→ **THE PROBLEM**: For the records below, output every line from the one holding "Experience is necessary" through the final line, unaltered, and no other lines.

→ **Saved data entries**:
= Beginning of Section =
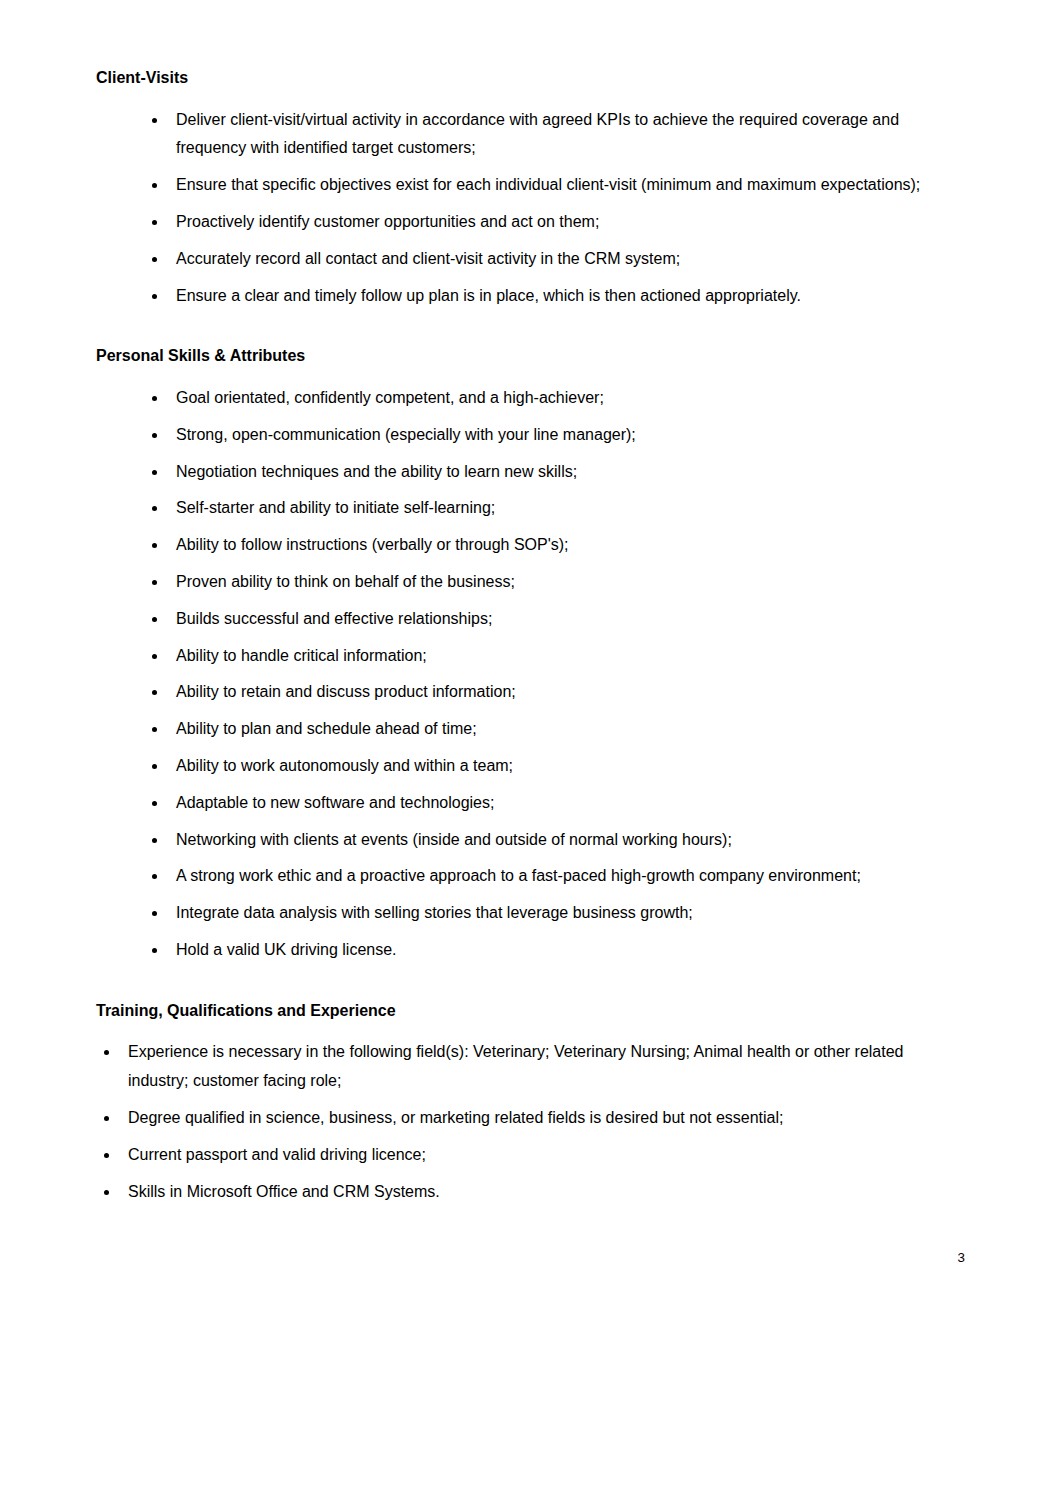Client-Visits
Deliver client-visit/virtual activity in accordance with agreed KPIs to achieve the required coverage and frequency with identified target customers;
Ensure that specific objectives exist for each individual client-visit (minimum and maximum expectations);
Proactively identify customer opportunities and act on them;
Accurately record all contact and client-visit activity in the CRM system;
Ensure a clear and timely follow up plan is in place, which is then actioned appropriately.
Personal Skills & Attributes
Goal orientated, confidently competent, and a high-achiever;
Strong, open-communication (especially with your line manager);
Negotiation techniques and the ability to learn new skills;
Self-starter and ability to initiate self-learning;
Ability to follow instructions (verbally or through SOP's);
Proven ability to think on behalf of the business;
Builds successful and effective relationships;
Ability to handle critical information;
Ability to retain and discuss product information;
Ability to plan and schedule ahead of time;
Ability to work autonomously and within a team;
Adaptable to new software and technologies;
Networking with clients at events (inside and outside of normal working hours);
A strong work ethic and a proactive approach to a fast-paced high-growth company environment;
Integrate data analysis with selling stories that leverage business growth;
Hold a valid UK driving license.
Training, Qualifications and Experience
Experience is necessary in the following field(s): Veterinary; Veterinary Nursing; Animal health or other related industry; customer facing role;
Degree qualified in science, business, or marketing related fields is desired but not essential;
Current passport and valid driving licence;
Skills in Microsoft Office and CRM Systems.
3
= End of Section =
→ **SOLVED EXERCISE**:
Experience is necessary in the following field(s): Veterinary; Veterinary Nursing; Animal health or other related industry; customer facing role;
Degree qualified in science, business, or marketing related fields is desired but not essential;
Current passport and valid driving licence;
Skills in Microsoft Office and CRM Systems.
3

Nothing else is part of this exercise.